**Exercise details:** Filter this listing down to the lines that contain the word "rotated", and copy them.

Raw data: Begin

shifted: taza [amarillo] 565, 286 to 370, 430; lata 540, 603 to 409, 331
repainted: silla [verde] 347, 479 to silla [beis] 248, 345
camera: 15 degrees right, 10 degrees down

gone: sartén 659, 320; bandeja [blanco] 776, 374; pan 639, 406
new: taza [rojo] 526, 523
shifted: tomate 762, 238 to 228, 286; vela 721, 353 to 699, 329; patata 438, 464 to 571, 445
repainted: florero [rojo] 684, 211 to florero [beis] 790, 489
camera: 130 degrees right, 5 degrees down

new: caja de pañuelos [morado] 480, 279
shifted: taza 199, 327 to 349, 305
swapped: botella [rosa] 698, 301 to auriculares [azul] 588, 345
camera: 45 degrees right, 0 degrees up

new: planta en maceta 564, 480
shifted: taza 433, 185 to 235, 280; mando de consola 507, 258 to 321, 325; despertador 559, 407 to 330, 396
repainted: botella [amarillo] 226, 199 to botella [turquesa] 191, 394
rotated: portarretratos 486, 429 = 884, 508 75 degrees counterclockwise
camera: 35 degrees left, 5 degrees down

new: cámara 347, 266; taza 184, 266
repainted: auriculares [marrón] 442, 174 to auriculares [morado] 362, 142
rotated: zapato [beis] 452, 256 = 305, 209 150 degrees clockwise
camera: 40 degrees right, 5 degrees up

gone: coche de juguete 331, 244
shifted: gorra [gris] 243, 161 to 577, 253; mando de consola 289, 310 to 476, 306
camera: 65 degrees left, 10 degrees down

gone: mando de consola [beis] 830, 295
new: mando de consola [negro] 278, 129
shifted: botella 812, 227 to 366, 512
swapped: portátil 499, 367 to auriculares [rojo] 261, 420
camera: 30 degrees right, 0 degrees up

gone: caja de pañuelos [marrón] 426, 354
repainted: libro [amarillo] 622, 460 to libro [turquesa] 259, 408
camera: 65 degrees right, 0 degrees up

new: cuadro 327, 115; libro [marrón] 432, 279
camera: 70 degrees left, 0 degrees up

Raw data: End

**Reply to the exercise:**
rotated: portarretratos 486, 429 = 884, 508 75 degrees counterclockwise
rotated: zapato [beis] 452, 256 = 305, 209 150 degrees clockwise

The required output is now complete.